▶ [Deine Aufgaben]
1 – Was wurde laut dem Auszug über den Storch in Malsch bei dem Brand im Jahr 1909 zerstört?
2 – Prüfe anhand des Auszugs über den Storch in Malsch, ob die folgenden Aussagen zutreffen: (a) Der Klapperstorch ist zugleich der Spitzname für die Bewohner von Malsch. (b) Der Storchenplatz wird auch Marktplatz genannt. (c) Der Leitspruch „An Fasnacht, do sin mir halt alle Narren“ stammt aus dem Buch „Malscher Leben“.
3 – Gib einen Teil des Auszugs über den Storch in Malsch wortgetreu wieder. Beginne bei den Worten „Der Klapperstorch, das“ und höre nach den Worten „Fastnachter Storchengarde (GroKaGe).“ auf.

▶ [Auszug]
Der Klapperstorch, das „bürgerliche“ Wappentier von Malsch und zugleich der Spitzname für seine Bewohner, sorgt dann für die Auslieferung. Meistens jedenfalls. So beschreibt es Wilhelm Wildemann in seinem Buch „Malscher Leben“. Bis heute findet sich der Storch in verschiedensten Erscheinungsformen wieder. Sei es der Storchenplatz (Kirchplatz), der Storchenbrunnen oder das Wappen der Fastnachter Storchengarde (GroKaGe).
In dem Leitspruch aus der „Pflugschar“ der GroKaGe steht unter anderem: „An Fasnacht, do sin mir halt alle Narren“ und einigt damit die sogenannten „Altmalscher“ und Heimatvertriebene aus dem Osten sowie Zugezogene. Aber auch in natura wird sich um die Störche gekümmert: Seit einem Brand im Jahr 1909, bei dem das Storchennest auf dem Malscher Rathausdach zerstört worden war, wurde versucht, die Störche wieder im Dorf anzusiedeln.

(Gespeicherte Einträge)
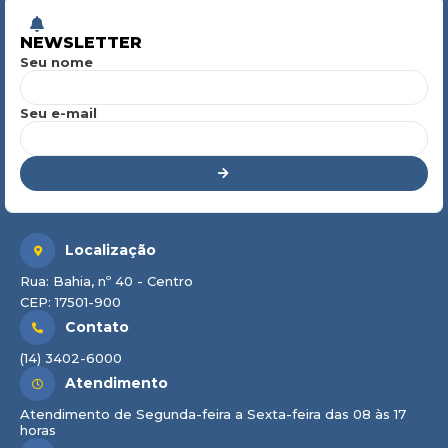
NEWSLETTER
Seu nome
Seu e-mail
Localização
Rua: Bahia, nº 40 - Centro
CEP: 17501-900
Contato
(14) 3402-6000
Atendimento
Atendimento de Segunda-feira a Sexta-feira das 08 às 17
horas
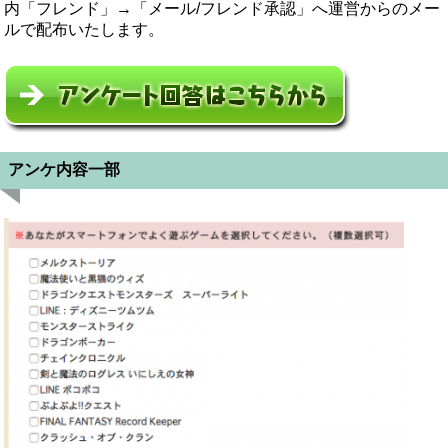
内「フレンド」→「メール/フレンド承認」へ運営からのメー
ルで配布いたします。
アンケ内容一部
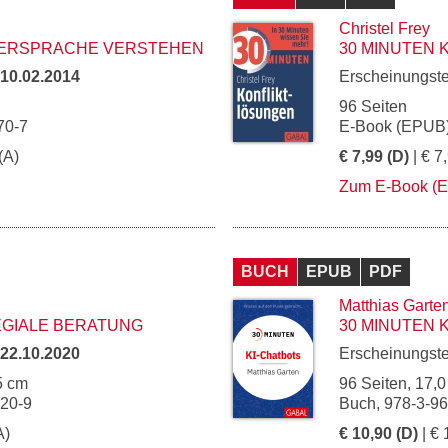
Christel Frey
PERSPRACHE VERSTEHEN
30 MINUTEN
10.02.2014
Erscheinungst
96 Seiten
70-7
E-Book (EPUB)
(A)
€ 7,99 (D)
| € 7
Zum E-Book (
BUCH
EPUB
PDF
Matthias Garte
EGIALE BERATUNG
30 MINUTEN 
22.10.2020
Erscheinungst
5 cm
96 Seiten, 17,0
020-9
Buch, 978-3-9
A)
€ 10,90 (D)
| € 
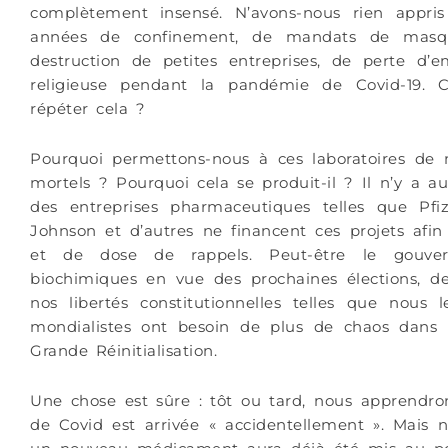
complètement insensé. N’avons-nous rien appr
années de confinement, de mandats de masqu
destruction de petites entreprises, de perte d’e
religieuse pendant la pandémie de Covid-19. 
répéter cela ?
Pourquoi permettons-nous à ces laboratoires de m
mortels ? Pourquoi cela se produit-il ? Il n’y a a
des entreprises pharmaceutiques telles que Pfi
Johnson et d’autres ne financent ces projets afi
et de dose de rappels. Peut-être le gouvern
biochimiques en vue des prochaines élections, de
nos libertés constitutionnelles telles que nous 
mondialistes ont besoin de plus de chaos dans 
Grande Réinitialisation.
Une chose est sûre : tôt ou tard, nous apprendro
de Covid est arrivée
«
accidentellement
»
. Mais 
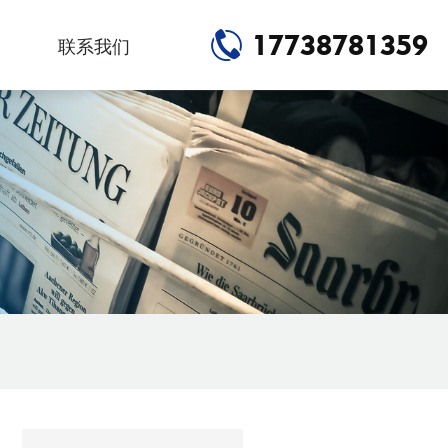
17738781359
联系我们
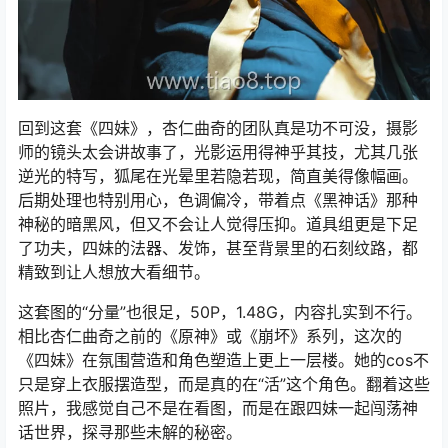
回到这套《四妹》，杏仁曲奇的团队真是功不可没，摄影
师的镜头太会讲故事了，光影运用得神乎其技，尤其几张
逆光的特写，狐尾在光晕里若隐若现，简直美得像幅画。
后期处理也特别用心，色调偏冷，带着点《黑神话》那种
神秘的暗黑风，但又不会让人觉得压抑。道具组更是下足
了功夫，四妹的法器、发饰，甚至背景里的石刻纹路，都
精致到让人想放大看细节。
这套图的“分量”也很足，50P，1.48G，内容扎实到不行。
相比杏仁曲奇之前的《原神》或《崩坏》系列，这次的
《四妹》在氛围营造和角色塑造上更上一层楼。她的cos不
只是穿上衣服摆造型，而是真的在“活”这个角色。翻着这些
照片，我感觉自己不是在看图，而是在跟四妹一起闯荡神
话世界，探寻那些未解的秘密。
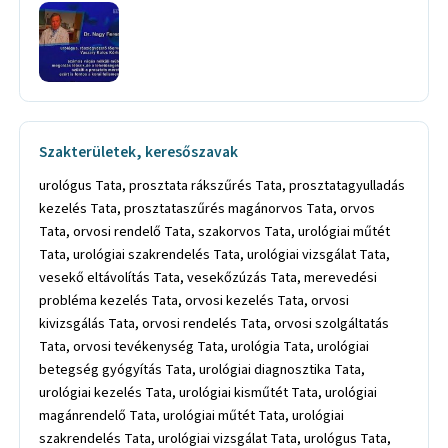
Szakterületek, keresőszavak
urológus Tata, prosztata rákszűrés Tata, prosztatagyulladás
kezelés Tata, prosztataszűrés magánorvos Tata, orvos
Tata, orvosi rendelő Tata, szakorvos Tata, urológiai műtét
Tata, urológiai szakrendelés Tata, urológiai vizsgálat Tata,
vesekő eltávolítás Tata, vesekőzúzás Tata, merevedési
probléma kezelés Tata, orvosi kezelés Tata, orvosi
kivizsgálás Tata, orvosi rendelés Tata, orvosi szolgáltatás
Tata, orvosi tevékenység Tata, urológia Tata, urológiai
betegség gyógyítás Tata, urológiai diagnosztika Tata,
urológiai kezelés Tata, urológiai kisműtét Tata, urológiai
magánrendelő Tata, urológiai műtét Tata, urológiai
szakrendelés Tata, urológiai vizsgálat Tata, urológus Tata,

▶ [Gelöste Aufgaben]
1 – Das Storchennest auf dem Malscher Rathausdach.

2 –
(a) Ja: „zugleich der Spitzname für seine Bewohner“
(b) Nein: „Storchenplatz (Kirchplatz)“
(c) Nein: „In dem Leitspruch aus der „Pflugschar“ der GroKaGe“

3 –
Der Klapperstorch, das „bürgerliche“ Wappentier von Malsch und zugleich der Spitzname für seine Bewohner, sorgt dann für die Auslieferung. Meistens jedenfalls. So beschreibt es Wilhelm Wildemann in seinem Buch „Malscher Leben“. Bis heute findet sich der Storch in verschiedensten Erscheinungsformen wieder. Sei es der Storchenplatz (Kirchplatz), der Storchenbrunnen oder das Wappen der Fastnachter Storchengarde (GroKaGe).